The often-dubious privatization deals created tycoons, such as Khodorkovsky, who bought up state assets at rock-bottom prices, earning the contempt of their impoverished compatriots.
Putin and his ministers have denied that privatization -- considered at the time as a key way of preventing the Communists from returning to power -- will be revisited. But Washington has warned that the escalating probe raises "serious questions about the rule of law in Russia." Germany, Russia's largest trading partner, has also said that it is watching the process closely.
In the statement, Khodorkovsky said "the situation that has taken shape today forces me to drop my plans to continue personal involvement in the development of the company," which is finalizing a merger with its smaller rival, Sibneft, to create the world's fourth-largest oil company.
Oil analysts praised his move to step down, saying that it should help take pressure off Yukos.
"He is in jail. He can't really be an effective chairman," said Vitaly Yermakov, an oil analyst with Cambridge Energy Research Associates in Moscow. "For all practical purposes, it is a normal move of a person that cares about his company."
Khodorkovsky can be held until Dec. 30, but prosecutors can easily seek further extensions just as they have with a top Yukos shareholder, Platon Lebedev, who has been jailed since July.
In the statement, Khodorkovsky said he was "certain that the highly professional, close team of experienced managers" will move the company forward.
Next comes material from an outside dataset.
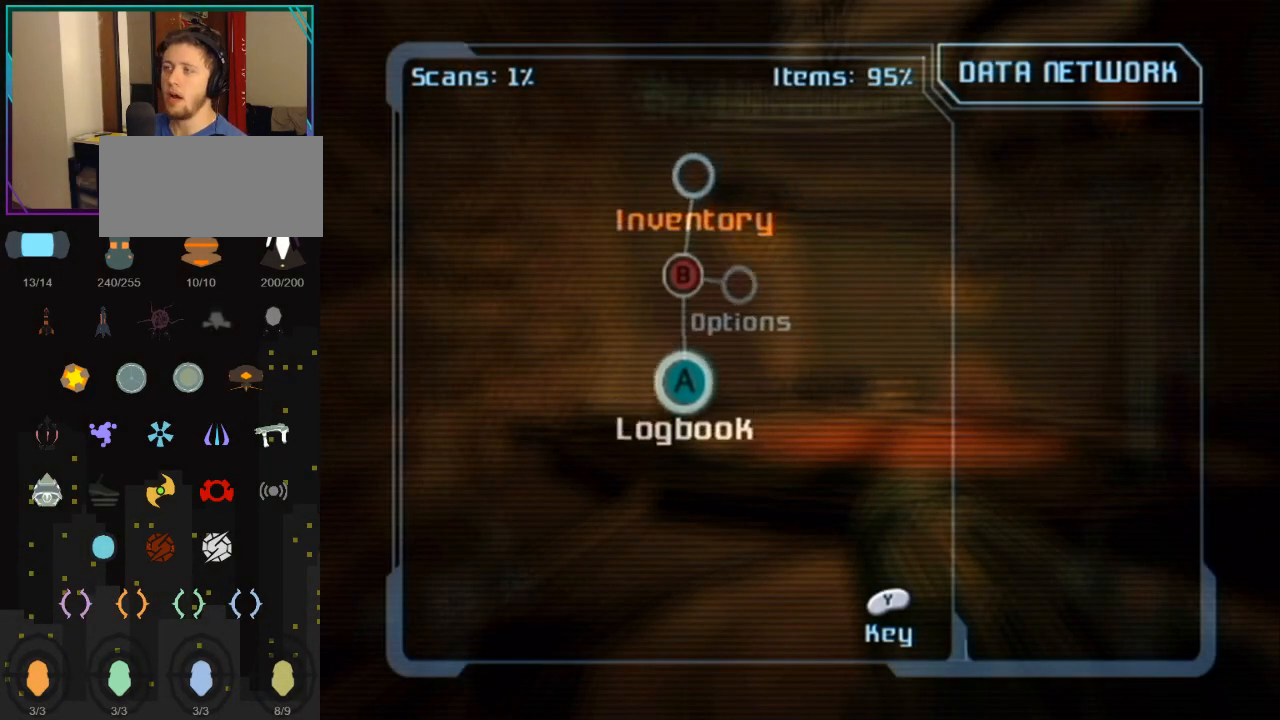
{"buttons": [], "left_stick": "center", "right_stick": "center", "events": [[117, "A", "down"], [217, "A", "up"], [217, "left_stick", "up"], [400, "left_stick", "center"]]}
Russian media reported that American Steven Theede, in charge of Yukos' day-to-day operations, is the most likely Yukos manager to succeed Khodorkovsky.
But while Yukos may get some breathing space, Khodorkovsky is unlikely to, analysts said.
"It doesn't change the view [of those who consider] that Khodorkovsky is a man with a lot of money who has to be brought down to size," said Stephen O'Sullivan, head of research at United Financial Group in Moscow.
Yermakov agreed, saying that for prosecutors "the real issue is his ownership of a large stake of shares of Yukos. His position as chairman of the board by itself is not a key issue in appeasement."
Finance minister Alexei Kudrin, in an interview published on Monday before Khodorkovsky's resignation, cast the move to freeze Yukos shares as part of efforts to restore law and order and predicted that the Yukos probe will benefit the economy in the long run.
"One individual court case cannot revoke all the positive changes in the economy and society, everything that has already been done and is planned for development of the market in our country," Kudrin was quoted as saying by the Kommersant newspaper.
"I've heard personally from [Putin] and clearly understand myself that this is not a redistribution of property and not a campaign against oligarchs," Kudrin said.
A Canadian lawyer representing Khodorkovsky appealed in Brussels on Monday for the EU to take up the case when it holds a summit with Putin this week.
Khodorkovsky, meanwhile, staunchly defended Yukos, noting that it will pay US$5 billion in taxes this year, has paid off overdue debts amounting to US$3 billion over the last seven years and gives US$100 million to charity annually.
In his statement, Khodorkovsky said: "we set up the most effective company in the country ... we together did something that seven years ago would have been unthinkable."
In an apparent dig at the Kremlin, Khodorkovsky said he plans to dedicate his future to his work as head of Open Russia, a foundation he created and whose aims he said include "building in Russia an open and truly democratic society."